**Document text:**

This is crucial as we need real-time processing of web service traffic to quickly identify any issues or changes in our service. This includes monitoring HTTP response codes, request rates per second, and response times.
00:03:31.660
Currently, we are generating these graphics using several tools, which have various plugins that allow us to customize our streaming data-processing capabilities.
00:04:02.920
While friendly offers simple data processing and visualization, it becomes cumbersome for complex scenarios. We often need to adjust configurations, which requires a restart and can interrupt processes.
00:04:35.000
Friendly is not ideal for managing complex datasets or environments subject to frequent schema changes. We need tools that allow for a dynamic adjustment of processing query structures.
00:05:02.240
Application engineers may not be software engineers, yet they understand what metrics are important for our services. Therefore, we need a system that enables these stakeholders to construct queries themselves.
00:05:38.020
This is where Norikra can help. Norikra is a stream processing middleware that enables processing using SQL, allowing for flexibility and responsiveness in adjusting to business needs.
00:06:03.079
It is distributed and can be easily installed via the Ruby gem system. Moreover, it launches servers that can be controlled through various client interfaces and a web UI.
00:06:22.500
Let me show you a demo of how to set up and use Norikra. First, you can install it using the command line, and once installed, you can use the JSON interface to feed data into it.
00:06:43.580
Norikra can process JSON objects with specified fields like name and quantity. We can select specific fields from the event streams with simple SQL queries, which allows us to efficiently visualize the results in the console.
00:07:20.890
This flexibility is significant. If we change the input data schema, Norikra can still handle the new input effectively without necessitating significant adjustments in the query structure.
00:08:04.360
For example, if we receive additional fields in our input, we can dynamically manage these changes within Norikra. This adaptability simplifies managing multiple input schemas.
00:08:47.640
Moreover, we can aggregate data using various SQL commands. Norikra supports counting and summing operations, making it straightforward to extract useful insights from real-time data.
00:09:16.340
In addition, we can customize our queries and push the results directly to different output formats, creating a flexible environment for data processing.
00:09:46.620
The tools we use with Norikra allow for varied and complex data manipulation while ensuring that output can be delivered quickly and effectively.
00:10:25.439
In our production environment, we utilize Norikra to summarize error logs. When messages are sent via our API, they can be monitored and errors are aggregated to prevent flooding our partners with too many error messages.
00:10:49.279
This summarization helps us manage our interactions with partners effectively while ensuring critical issues are highlighted through various means, such as email notifications.
00:11:30.290
Our partnership relies on timely responses to issues, and Norikra's data handling capabilities have allowed us to streamline this process.
00:12:11.560
We’re also using Hadoop to analyze larger datasets concurrently, creating reports and insights across services while maintaining high performance.
00:12:54.150
These reports are generated on a scheduled basis, providing visibility into key metrics and performance measures essential for our team's decision-making processes.
00:13:34.120
In summary, Norikra is a versatile tool for managing real-time data streams effectively. It supports the rapid development of analytics solutions tailored to specific business requirements.
00:14:04.509
The architecture we've developed using Norikra complements other platforms like Google BigQuery, allowing us to analyze and visualize data efficiently.
00:14:51.310
Moreover, the integration of processing tools with a focus on SQL capabilities provides a robust framework for both stream and batch data analytics, aligning with current industry practices.
00:15:33.020
To sum up, if you are interested in Norikra or stream processing, I highly encourage you to check the documentation available on GitHub and give Norikra a try. It can significantly enhance your data processing capabilities.

**Questions on the material:**
**A)** According to the Norikra talk, how can Norikra be installed?
**B)** From the Norikra talk, reproduce the passage starting at "00:08:04.360" and ending at "from real-time data.".

[Stored data]
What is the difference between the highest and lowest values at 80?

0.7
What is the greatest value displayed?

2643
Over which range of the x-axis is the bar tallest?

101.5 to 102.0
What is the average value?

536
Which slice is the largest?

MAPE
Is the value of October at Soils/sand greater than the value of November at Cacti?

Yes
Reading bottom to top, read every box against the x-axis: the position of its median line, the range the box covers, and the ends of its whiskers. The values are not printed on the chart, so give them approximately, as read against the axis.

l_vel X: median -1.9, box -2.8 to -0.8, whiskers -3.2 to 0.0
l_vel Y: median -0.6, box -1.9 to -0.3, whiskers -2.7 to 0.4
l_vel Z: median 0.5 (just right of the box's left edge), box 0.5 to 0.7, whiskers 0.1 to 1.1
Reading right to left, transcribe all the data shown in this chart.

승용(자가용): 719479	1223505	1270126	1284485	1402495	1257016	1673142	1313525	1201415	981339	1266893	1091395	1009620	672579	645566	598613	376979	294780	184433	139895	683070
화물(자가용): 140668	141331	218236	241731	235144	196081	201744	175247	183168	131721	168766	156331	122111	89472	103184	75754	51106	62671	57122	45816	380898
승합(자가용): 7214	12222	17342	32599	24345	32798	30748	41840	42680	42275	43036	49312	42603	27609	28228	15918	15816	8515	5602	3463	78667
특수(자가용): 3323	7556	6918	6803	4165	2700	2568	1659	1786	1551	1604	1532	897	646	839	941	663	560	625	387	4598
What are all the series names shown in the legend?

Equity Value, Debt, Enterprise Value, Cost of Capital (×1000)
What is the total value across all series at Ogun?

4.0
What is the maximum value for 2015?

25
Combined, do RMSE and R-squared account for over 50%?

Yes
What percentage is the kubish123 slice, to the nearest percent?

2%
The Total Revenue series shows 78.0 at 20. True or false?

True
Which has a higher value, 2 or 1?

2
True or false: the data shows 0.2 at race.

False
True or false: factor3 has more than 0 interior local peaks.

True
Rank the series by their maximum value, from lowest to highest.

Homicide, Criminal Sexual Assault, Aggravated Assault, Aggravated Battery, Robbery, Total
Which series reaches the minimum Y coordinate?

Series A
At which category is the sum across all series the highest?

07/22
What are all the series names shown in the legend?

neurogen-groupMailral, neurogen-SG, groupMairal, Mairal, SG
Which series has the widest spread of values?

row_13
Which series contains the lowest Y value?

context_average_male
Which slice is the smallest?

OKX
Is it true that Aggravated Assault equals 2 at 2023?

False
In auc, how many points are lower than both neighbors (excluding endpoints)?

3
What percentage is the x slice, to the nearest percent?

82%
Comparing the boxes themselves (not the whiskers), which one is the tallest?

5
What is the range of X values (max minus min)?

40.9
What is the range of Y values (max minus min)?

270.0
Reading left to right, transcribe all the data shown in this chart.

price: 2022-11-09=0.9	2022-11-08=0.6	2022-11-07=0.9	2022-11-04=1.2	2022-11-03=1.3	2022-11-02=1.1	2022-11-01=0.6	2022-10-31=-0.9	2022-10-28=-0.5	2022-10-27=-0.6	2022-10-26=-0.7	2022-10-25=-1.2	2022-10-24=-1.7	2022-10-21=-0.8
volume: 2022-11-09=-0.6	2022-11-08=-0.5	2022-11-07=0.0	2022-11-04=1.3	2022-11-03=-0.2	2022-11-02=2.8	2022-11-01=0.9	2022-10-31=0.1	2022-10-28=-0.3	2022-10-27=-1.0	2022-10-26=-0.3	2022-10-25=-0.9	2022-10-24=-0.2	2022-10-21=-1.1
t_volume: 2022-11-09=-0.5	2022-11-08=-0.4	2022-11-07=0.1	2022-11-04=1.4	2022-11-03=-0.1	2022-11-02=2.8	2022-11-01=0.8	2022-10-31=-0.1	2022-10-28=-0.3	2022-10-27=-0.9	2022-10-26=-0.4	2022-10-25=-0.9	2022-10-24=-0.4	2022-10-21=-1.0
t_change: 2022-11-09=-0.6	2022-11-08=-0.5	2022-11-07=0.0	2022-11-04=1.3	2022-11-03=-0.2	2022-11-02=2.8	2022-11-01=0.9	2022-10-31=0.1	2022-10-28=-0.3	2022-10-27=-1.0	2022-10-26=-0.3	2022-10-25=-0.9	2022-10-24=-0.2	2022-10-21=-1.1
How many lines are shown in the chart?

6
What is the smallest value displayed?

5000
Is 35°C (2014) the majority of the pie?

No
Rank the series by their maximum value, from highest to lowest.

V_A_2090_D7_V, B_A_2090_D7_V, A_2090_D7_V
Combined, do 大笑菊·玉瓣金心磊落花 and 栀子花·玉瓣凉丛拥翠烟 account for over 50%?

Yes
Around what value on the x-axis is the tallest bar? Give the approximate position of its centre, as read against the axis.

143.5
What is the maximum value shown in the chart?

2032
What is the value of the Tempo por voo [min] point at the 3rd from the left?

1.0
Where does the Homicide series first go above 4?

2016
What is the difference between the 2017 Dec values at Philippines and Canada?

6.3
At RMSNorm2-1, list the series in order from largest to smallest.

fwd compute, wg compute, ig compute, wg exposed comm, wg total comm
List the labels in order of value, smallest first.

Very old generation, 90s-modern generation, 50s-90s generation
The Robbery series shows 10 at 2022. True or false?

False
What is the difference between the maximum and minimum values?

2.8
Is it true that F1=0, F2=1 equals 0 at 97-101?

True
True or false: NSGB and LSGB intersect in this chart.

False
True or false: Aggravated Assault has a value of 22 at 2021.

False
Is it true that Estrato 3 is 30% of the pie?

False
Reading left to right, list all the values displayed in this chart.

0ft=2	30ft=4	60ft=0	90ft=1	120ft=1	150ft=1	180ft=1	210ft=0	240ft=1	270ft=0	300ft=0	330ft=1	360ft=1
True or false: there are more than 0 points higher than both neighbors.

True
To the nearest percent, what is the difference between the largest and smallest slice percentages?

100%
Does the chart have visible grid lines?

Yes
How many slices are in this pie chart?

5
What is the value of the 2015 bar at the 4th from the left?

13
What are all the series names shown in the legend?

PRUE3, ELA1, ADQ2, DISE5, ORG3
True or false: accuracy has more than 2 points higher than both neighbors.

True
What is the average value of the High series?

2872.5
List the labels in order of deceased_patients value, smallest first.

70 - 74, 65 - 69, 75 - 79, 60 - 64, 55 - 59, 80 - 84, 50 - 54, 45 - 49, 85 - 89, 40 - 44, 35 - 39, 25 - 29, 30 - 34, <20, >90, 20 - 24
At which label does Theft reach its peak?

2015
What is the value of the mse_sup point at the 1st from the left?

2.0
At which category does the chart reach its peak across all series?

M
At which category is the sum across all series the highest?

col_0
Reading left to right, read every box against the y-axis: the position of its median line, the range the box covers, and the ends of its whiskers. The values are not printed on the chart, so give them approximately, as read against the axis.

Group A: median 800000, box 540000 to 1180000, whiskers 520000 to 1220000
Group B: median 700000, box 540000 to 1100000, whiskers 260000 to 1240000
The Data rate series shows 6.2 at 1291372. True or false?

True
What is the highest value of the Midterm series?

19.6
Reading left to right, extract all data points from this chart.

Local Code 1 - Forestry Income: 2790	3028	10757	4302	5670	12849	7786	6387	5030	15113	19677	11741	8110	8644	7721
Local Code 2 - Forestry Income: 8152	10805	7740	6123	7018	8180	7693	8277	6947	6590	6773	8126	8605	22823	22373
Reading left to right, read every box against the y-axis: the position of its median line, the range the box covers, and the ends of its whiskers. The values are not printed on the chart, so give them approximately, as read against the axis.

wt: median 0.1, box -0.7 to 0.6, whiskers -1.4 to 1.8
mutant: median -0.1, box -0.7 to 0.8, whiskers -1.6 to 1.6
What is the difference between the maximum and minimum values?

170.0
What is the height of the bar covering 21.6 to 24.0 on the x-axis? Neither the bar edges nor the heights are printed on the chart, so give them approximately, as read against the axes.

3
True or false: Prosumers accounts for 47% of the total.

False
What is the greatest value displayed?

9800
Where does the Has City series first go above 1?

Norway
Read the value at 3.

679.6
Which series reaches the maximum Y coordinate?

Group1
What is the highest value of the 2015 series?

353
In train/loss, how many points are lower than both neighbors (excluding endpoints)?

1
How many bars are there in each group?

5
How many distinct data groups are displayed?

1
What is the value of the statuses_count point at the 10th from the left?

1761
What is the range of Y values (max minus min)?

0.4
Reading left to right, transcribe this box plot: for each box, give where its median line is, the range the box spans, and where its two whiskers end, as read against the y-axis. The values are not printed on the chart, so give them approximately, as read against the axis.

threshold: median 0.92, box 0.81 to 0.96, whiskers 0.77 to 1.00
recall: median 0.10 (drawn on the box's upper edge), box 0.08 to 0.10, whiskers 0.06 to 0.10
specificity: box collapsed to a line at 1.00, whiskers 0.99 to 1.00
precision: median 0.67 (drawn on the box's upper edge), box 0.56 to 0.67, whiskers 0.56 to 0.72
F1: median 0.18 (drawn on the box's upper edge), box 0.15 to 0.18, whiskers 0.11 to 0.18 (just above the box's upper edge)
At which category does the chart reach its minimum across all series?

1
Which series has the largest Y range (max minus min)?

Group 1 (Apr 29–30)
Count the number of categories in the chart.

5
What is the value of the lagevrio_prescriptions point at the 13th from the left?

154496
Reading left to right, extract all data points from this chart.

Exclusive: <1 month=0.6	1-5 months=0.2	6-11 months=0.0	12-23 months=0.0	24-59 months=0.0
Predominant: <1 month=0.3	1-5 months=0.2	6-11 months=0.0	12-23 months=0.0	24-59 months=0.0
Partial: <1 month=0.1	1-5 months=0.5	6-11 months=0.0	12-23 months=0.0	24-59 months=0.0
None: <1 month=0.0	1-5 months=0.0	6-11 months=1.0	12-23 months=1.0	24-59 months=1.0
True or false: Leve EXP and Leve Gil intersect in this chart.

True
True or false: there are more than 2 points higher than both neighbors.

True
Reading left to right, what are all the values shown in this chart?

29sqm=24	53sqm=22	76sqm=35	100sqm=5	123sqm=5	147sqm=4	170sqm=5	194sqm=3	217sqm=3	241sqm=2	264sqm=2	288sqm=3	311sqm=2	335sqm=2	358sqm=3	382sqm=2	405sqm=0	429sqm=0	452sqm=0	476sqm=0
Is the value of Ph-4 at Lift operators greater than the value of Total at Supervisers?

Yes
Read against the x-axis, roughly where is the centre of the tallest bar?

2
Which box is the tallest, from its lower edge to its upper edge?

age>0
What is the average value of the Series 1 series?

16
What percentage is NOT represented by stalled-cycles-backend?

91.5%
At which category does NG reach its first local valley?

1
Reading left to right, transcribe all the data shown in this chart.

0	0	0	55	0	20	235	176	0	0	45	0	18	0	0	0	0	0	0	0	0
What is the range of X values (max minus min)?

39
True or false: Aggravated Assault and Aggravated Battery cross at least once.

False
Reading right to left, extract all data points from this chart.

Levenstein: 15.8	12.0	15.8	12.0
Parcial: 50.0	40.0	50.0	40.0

**Written answers:**
**A)** Through the Ruby gem system.

**B)**
00:08:04.360
For example, if we receive additional fields in our input, we can dynamically manage these changes within Norikra. This adaptability simplifies managing multiple input schemas.
00:08:47.640
Moreover, we can aggregate data using various SQL commands. Norikra supports counting and summing operations, making it straightforward to extract useful insights from real-time data.